What happened in the Texas Legislature this session is more than just a victory for Texans. Its a victory for America. Texas already leads the way in job creation, economic vitality, and economic liberty. Now Texas is leading the way in the most important cause facing our country: the need to live within our means. Today, in Austin, Texas, the men and women of our legislature showed it can be done. Thats a tremendous accomplishment for Texas and its a shining beacon of hope for America.
Please show me where I made any implication that I was happy about teachers losing their jobs? You’re just wrong on that one.
Stop making such a gross misrepresentation of my statements. Stating that my property taxes went down and that there were budgets in my school districts does not equal “Yeehaw! Damn sorry-ass teachers are out of a job!” That’s just assinine.
Housing values fell in Texas overall. When the assessed value of a property falls, so do property taxes because those taxes are assessed by a percentage of the assessed value. So I’m not the only one in Texas whose property taxes decreased.

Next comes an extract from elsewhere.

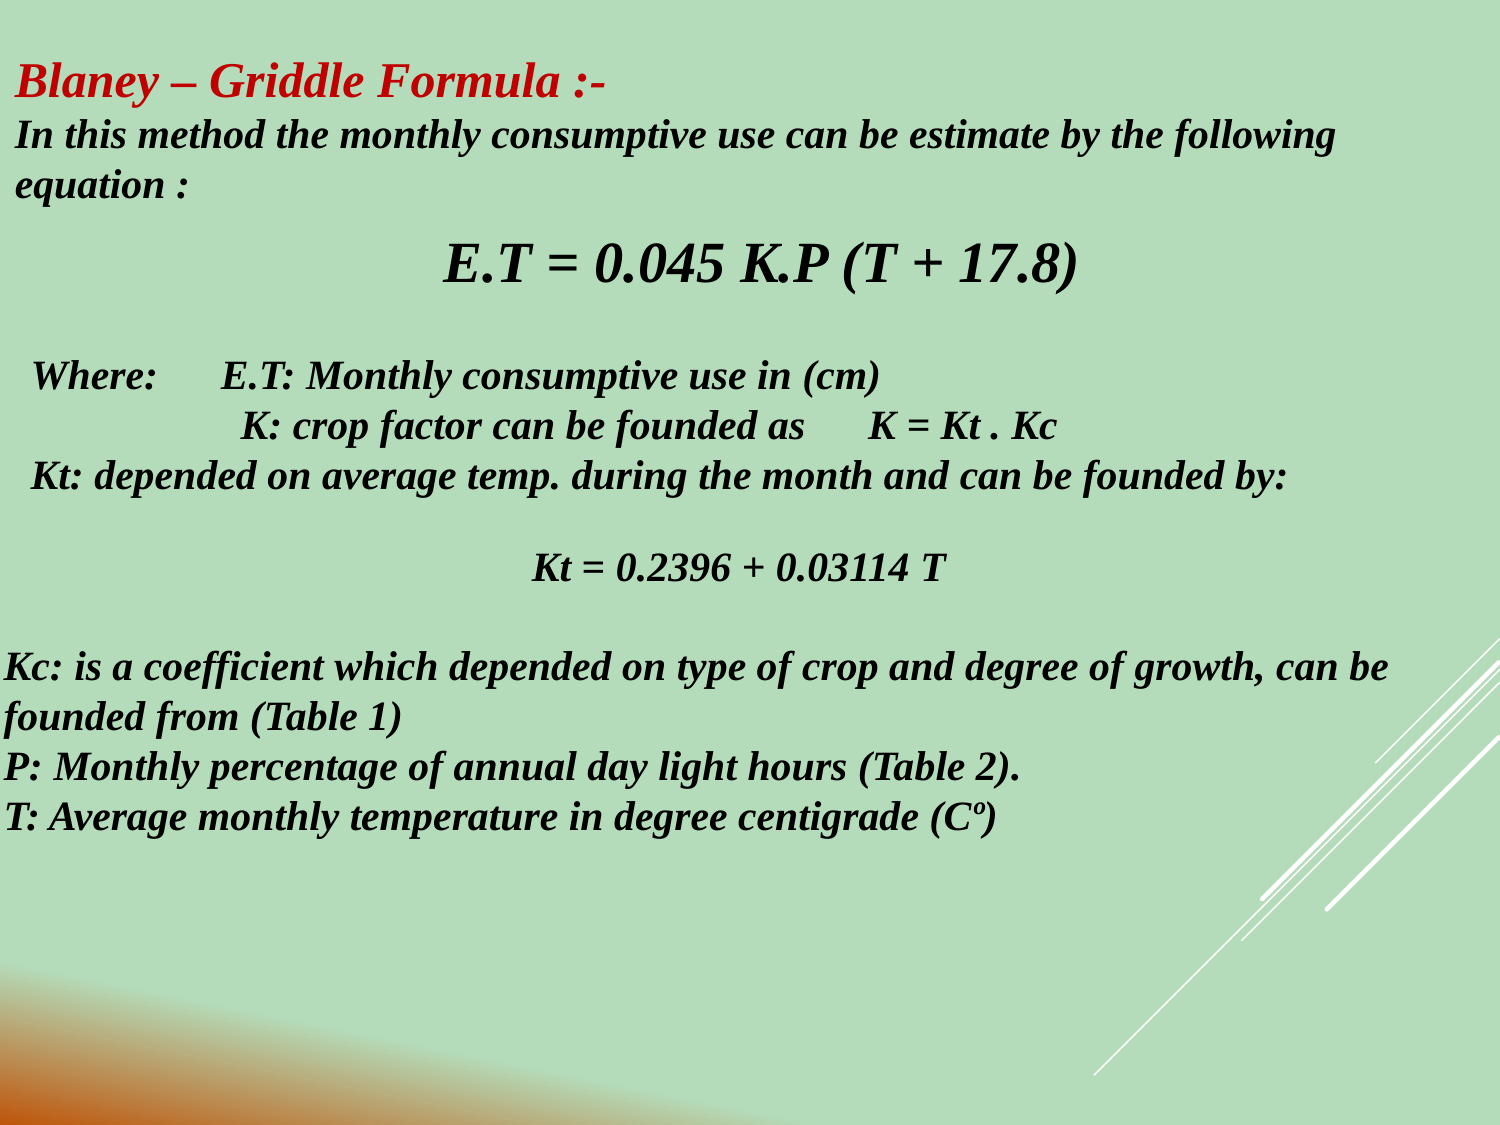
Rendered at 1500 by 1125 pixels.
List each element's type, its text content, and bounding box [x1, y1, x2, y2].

Stop making such a gross misrepresentation of my statements. Stating that my property taxes went down and that there were budgets in my school districts does not equal “Yeehaw! Damn sorry-ass teachers are out of a job!” That’s just assinine.
Housing values fell in Texas overall. When the assessed value of a property falls, so do property taxes because those taxes are assessed by a percentage of the assessed value. So I’m not the only one in Texas whose property taxes decreased.
“The final product is not as spartan as the initial budget proposal. That’s because some additional money was found, some payments for schools and Medicaid were pushed to a later date and the rainy day fund was tapped to pay for the $4 billion deficit in the current budget, freeing up that amount for spending in 2012-13.”
“State aid for public schools, which has garnered much of the attention since January, is still $4 billion short of what school districts are owed under current law.
But the amount of state dollars in the education budget actually went up $3 billion, or 9 percent, from current levels to make up for a large chunk of the federal stimulus that was used to help fund schools in 2009.”
This is from the 5/27 Austin Statesman. You may be right about the increase, but you also may be wrong depending on the amount of the Medicaid and school accounting gimmicks. As for the use of the rainy day fund, the money is fungible. They could have used tax revenues to take care of the current budget shortfall and have used the rainy day fund for the next biennium. They did the reverse, but it is just an accounting matter. The bottom line is that they didn’t cut spending enough to avoid using the rainy day fund.
The House budget would have been better, but the Senate, as usual, betrayed us again. Dewhurst shouldn’t have a future in Texas politics.